-- WHAT TO DO --
Reproduce word for word the lines of the items below, starting at the line that contains "locality: Province: Loja." and stopping after the last line of the items.

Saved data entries
......

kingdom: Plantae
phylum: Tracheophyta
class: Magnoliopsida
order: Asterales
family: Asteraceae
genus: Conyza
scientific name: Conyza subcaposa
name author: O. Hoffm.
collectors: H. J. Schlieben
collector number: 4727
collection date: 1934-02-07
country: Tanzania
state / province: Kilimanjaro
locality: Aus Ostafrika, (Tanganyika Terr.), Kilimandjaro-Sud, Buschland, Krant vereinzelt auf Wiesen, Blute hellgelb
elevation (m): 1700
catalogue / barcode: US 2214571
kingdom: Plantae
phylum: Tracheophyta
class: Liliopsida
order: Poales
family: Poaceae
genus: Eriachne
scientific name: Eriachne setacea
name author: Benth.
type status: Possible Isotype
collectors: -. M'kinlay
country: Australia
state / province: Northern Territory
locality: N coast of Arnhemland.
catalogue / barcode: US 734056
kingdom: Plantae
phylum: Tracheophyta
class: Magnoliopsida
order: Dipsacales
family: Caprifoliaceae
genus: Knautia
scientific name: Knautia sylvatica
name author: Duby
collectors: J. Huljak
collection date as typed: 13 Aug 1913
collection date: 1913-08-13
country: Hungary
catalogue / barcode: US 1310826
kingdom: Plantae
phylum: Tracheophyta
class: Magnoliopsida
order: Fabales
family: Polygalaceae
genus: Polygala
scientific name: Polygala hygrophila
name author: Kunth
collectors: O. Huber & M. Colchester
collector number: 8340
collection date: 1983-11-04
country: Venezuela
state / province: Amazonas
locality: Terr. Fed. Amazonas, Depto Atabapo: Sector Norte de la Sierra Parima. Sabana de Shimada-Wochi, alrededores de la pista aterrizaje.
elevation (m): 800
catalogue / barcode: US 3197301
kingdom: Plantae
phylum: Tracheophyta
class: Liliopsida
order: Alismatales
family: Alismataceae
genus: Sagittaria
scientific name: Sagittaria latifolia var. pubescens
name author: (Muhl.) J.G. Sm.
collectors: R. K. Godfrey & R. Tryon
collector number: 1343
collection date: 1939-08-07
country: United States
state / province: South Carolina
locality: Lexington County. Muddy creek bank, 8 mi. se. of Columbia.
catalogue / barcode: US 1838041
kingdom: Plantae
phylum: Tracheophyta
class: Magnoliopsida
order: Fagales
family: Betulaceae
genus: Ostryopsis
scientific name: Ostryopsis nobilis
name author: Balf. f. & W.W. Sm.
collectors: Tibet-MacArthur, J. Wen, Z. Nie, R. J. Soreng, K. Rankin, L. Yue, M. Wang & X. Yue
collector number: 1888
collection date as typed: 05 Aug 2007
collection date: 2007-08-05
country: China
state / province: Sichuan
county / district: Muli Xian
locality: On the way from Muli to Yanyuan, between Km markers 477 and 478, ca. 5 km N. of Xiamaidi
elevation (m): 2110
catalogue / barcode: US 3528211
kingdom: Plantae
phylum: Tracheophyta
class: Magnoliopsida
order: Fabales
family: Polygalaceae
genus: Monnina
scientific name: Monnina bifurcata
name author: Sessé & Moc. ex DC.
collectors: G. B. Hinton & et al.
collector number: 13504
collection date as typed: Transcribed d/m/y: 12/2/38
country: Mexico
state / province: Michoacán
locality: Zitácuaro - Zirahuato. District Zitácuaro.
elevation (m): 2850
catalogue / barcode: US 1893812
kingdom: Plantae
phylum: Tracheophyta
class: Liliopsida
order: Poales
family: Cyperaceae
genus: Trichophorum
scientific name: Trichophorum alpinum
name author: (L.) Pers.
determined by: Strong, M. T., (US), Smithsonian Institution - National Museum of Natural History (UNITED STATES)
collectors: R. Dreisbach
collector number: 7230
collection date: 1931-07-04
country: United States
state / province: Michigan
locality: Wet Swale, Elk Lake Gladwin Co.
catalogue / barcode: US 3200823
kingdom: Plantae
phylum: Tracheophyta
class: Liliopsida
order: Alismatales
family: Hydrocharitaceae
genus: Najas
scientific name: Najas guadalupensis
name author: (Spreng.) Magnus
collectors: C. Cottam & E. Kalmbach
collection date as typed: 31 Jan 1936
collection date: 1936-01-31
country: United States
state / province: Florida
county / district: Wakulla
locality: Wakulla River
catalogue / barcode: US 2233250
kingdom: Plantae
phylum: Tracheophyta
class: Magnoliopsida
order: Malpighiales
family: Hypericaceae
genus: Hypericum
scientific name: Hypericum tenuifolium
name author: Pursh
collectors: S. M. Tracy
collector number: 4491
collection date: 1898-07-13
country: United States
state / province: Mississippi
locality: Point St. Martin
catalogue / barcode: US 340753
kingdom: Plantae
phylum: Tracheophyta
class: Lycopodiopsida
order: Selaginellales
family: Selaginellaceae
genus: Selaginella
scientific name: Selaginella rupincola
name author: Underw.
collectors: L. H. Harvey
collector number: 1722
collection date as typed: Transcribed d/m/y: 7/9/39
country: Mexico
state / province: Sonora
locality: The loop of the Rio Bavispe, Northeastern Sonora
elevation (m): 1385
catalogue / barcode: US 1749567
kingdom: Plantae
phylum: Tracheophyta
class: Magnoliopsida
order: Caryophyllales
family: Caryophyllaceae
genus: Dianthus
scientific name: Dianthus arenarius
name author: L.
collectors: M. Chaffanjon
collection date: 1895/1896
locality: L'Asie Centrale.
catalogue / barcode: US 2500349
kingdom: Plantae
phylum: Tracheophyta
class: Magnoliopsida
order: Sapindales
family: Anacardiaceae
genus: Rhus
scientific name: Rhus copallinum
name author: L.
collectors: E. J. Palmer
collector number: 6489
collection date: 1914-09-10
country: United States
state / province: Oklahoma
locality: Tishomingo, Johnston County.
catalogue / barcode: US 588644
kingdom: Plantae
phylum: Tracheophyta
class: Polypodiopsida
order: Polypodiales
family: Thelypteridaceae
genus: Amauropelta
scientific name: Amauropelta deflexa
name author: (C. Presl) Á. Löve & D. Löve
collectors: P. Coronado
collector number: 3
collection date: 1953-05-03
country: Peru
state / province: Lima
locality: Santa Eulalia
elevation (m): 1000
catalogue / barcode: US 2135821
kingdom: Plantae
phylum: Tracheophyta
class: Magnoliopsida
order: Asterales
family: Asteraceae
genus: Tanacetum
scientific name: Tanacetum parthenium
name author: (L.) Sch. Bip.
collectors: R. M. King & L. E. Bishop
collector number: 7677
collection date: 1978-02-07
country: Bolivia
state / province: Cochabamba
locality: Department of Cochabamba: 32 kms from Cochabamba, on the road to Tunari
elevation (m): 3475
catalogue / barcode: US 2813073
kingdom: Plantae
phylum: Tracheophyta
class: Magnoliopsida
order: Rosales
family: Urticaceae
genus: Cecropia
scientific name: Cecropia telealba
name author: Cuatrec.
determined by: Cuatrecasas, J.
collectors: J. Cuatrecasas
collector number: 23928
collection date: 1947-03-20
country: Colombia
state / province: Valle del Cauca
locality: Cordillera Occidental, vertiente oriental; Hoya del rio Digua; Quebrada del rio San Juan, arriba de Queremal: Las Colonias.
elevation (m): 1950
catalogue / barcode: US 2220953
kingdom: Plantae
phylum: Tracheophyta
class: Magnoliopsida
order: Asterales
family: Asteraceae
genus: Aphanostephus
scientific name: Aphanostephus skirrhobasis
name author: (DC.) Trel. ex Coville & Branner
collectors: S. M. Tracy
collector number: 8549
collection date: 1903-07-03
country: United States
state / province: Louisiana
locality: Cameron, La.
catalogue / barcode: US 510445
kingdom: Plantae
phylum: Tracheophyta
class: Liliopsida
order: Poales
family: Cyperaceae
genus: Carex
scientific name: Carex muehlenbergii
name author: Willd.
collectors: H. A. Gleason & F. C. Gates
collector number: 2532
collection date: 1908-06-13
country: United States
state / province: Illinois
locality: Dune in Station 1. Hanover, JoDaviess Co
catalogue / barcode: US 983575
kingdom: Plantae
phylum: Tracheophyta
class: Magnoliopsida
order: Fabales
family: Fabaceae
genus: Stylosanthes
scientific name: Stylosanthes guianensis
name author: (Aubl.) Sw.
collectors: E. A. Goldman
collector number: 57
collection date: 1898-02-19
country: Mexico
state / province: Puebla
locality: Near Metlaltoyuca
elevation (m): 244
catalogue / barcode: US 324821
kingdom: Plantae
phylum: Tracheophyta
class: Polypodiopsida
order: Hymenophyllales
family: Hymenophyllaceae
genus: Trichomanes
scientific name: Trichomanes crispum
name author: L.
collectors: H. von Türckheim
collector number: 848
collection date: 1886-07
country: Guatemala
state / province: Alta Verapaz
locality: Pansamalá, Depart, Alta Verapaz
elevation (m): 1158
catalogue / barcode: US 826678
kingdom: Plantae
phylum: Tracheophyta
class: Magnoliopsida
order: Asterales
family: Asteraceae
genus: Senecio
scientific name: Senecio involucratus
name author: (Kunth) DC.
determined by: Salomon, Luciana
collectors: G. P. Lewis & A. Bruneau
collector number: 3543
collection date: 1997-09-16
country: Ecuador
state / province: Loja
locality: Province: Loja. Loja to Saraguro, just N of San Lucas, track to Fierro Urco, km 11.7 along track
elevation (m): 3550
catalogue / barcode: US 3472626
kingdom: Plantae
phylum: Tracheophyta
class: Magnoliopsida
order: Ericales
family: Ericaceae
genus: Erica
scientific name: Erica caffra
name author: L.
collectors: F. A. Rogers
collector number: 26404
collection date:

......

-- RESULT FOR THIS EXERCISE --
locality: Province: Loja. Loja to Saraguro, just N of San Lucas, track to Fierro Urco, km 11.7 along track
elevation (m): 3550
catalogue / barcode: US 3472626
kingdom: Plantae
phylum: Tracheophyta
class: Magnoliopsida
order: Ericales
family: Ericaceae
genus: Erica
scientific name: Erica caffra
name author: L.
collectors: F. A. Rogers
collector number: 26404
collection date:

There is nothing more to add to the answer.